Howard schultz Organisational Behaviour analysis of personality, leadership, team management, motivation
1.1 The aims of the report
The aim of the report is the study and discussion of “an individual behavior from OB
perspectives”. So, it will deal with Howard Schultz in the role of a chosen business person. His
personality, values, attitudes and perception will be discussed in the body part. Besides, the
way of how his leadership, motivational and conflict management skills influence Starbucks will
be analyzed there.
1.2 Howard Schultz’s executive biography
Howard Schultz (born on July 19, 1953 in Brooklyn, New York) is a famous American
businessman, self-made person, mostly known as the chairman and CEO of Starbucks
Corporation, chain of international coffeehouse shops. He was raised in a poor family but
managed to receive an athletic scholarship to Northern Michigan University. After graduating
and working at numerous jobs, he became a general manager for Hammarplast drip coffee
maker manufacturer in 1979. His passion for coffee influenced his decision to become the
Director of Marketing in Starbucks Coffee Company in 1982. In 1985 he resigned and opened
his own coffee shop, and after the purchase of Starbucks he decided to create a chain of coffee
shops named Starbucks. His further aggressive expansion was very successful, due to high-
quality of product and service, together with wise management and leadership. Nowadays,
Starbucks Corporation is an international coffee and coffeehouse chain with 16,635 stores in 49
countries, as Starbucks Co (2008) says. Schultz is one of the wealthiest American
businesspersons and a prominent philanthropist.

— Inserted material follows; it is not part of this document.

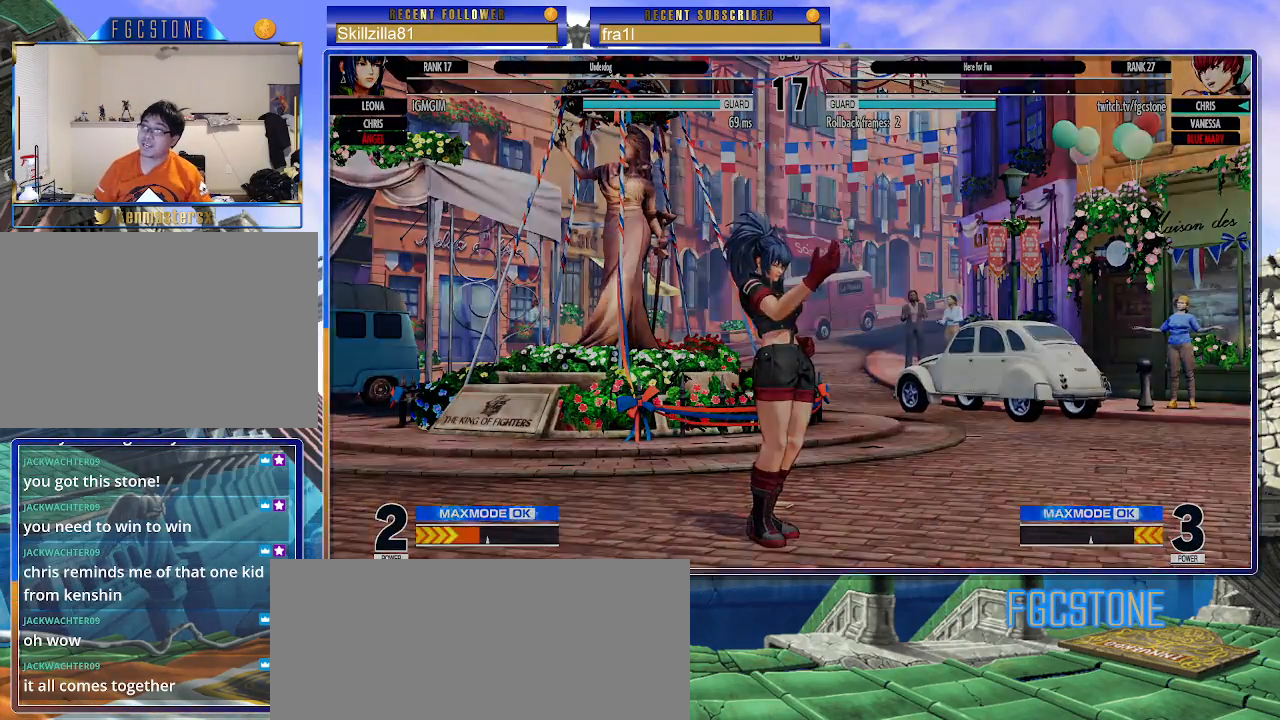
{"buttons": [], "left_stick": "center", "events": []}
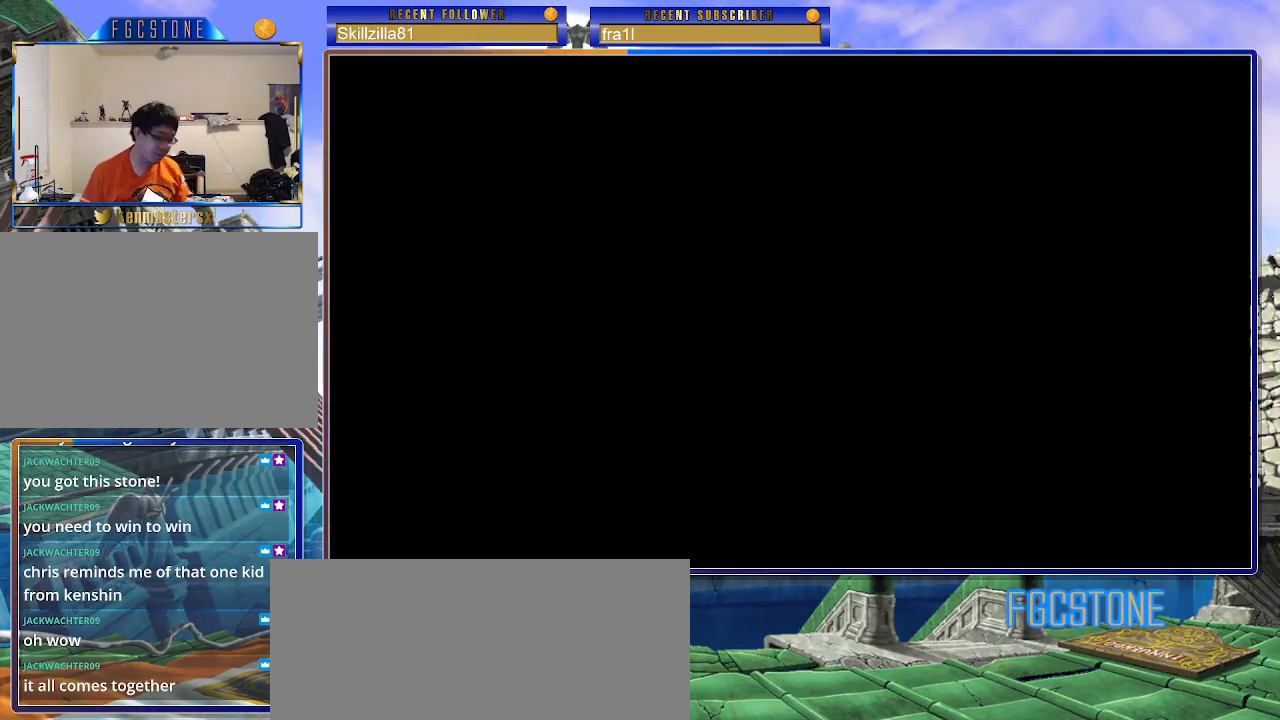
{"buttons": [], "left_stick": "center", "events": []}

1.3 The research method and limitations.
The large amount of interviews and articles were used and analyzed, including different
videos featuring Schultz’s public interviews and speeches. However, there was not any face-to-
face or direct interaction (i.e. interviews, questionnaires). Instead, the thoughts and memories of
other researchers, writers and eyewitnesses were used to assure the diversification of research
2. Howard Schultz’s as an object of research (body part)
The first step of making the research on a particular person is defining and explaining
his/her personality. From the variety of definitions, two of them are appropriate for the subject of
the research, according to them personality is “totality of qualities and traits, as of character or
behavior, that are peculiar to a specific person” or “the pattern of collective character,
behavioral, temperamental, emotional, and mental traits of a person” (Asnwers.com, 2010). Of
course, every personality is unique and may be examined only to a certain degree. But, the
great range of tests, indicators and theories are used to describe a personality and predict
person’s behavior, such as The Big Five model, or Jung’s theory. For example, Myers-Briggs
Type Indicator forms sixteen psychological types using eight distinctive traits, from extraversion
and introversion to judgment and perception. As Hirsh (2006) suggests, Howard Schultz is
ENFP (Extraverted Intuition with Introverted Feeling), or so called “Idealist”. She says that
ENFPs are always warm, sensitive; they can inspire the whole team. On the other hand,
sometimes Schultz as a leader can overestimate the abilities of their team and he lacks of
suspiciousness and Machiavellianism, as he confessed in his interview with Ipek Cem in 2005.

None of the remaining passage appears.